Could you test vanilla-sources-2.6.14_rc2? Also if you can spare the downtime it
may be worthwhile testing your RAM with memtest86+

Comment 26 khb354102 2005-09-30 06:58:43 UTC

Whether randomize_va_space is 0 or 1 makes absolutely no difference. My
colleague who has been working extensively with the system still believes it to
be some kind of NFS problem.

Comment 27 Daniel Drake (RETIRED) gentoo-dev

2005-10-29 06:59:06 UTC

Please test with gentoo-sources-2.6.14 and let us know if problems still remain.

Comment 28 khb354102 2005-10-31 07:42:58 UTC

We can no longer work on this issue as the machine is now running FreeBSD 5.4.
It is my hope this issue does get resolved soon, however.

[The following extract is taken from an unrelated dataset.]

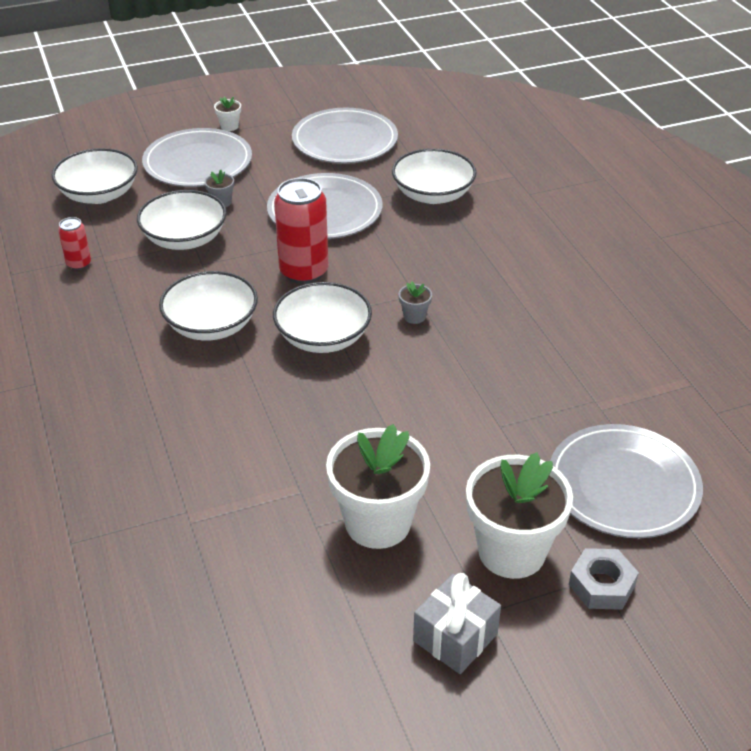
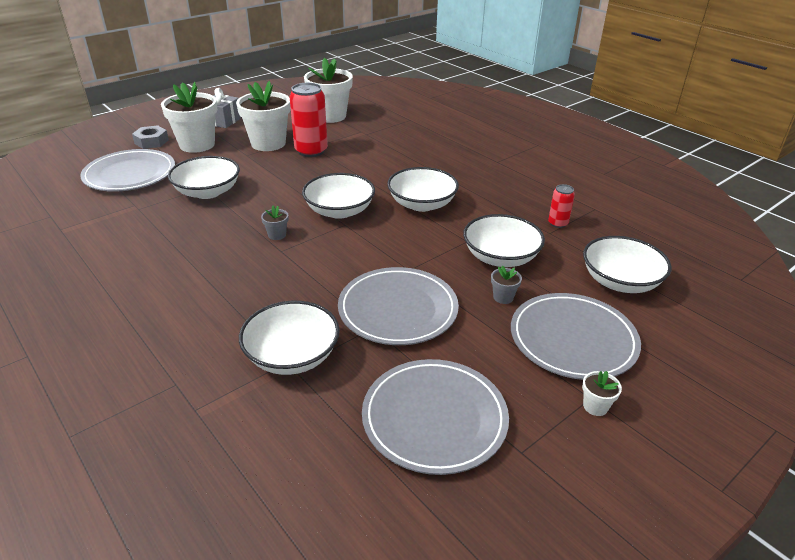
camera: 160 degrees right, 5 degrees down
(221, 598) = (330, 116): none -> white flower pot
(304, 272) = (381, 250): red can -> red can (311, 151)
(496, 413) = (208, 192): none -> white bowl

Best of luck to you all.

Comment 29 Juha Heljoranta 2005-11-04 09:58:15 UTC

emerge fails really often:

Nov  3 23:31:03 sng emerge[12807] general protection rip:2aaaabfefbbc
rsp:7ffffff572d0 error:0
Nov  4 08:58:35 sng emerge[30609]: segfault at 00002aaa0000001b rip
00002aaaabfefbbc rsp 00007ffffff0a050 error 4
Nov  4 19:40:44 sng emerge[18724] general protection rip:2aaaaac8d2c8
rsp:7fffff807b00 error:0

Kernel debug mode on but there is no backtrace.

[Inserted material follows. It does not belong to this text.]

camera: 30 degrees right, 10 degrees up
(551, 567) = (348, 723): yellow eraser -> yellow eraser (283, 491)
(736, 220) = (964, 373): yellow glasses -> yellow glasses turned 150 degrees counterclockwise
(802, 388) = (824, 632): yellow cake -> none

# cat /sys/devices/system/cpu/cpu0/cpufreq/scaling_governor
ondemand
# cat /proc/sys/kernel/randomize_va_space
1
# emerge --info
Portage 2.0.51.22-r3 (default-linux/amd64/2005.1, gcc-3.4.4, glibc-2.3.5-r2,
2.6.14-gentoo x86_64)
=================================================================
System uname: 2.6.14-gentoo x86_64 AMD Athlon(tm) 64 Processor 3500+
Gentoo Base System version 1.6.13
sys-devel/binutils:  2.15.92.0.2-r10
sys-devel/libtool:   1.5.20
virtual/os-headers:  2.6.11-r2
ACCEPT_KEYWORDS="amd64"
AUTOCLEAN="yes"
CBUILD="x86_64-pc-linux-gnu"
CFLAGS="-march=athlon64 -O3 -pipe -fomit-frame-pointer"
CHOST="x86_64-pc-linux-gnu"
CXXFLAGS="-march=athlon64 -O3 -pipe -fomit-frame-pointer"

I'll try changing cpu governor and disable va randomization.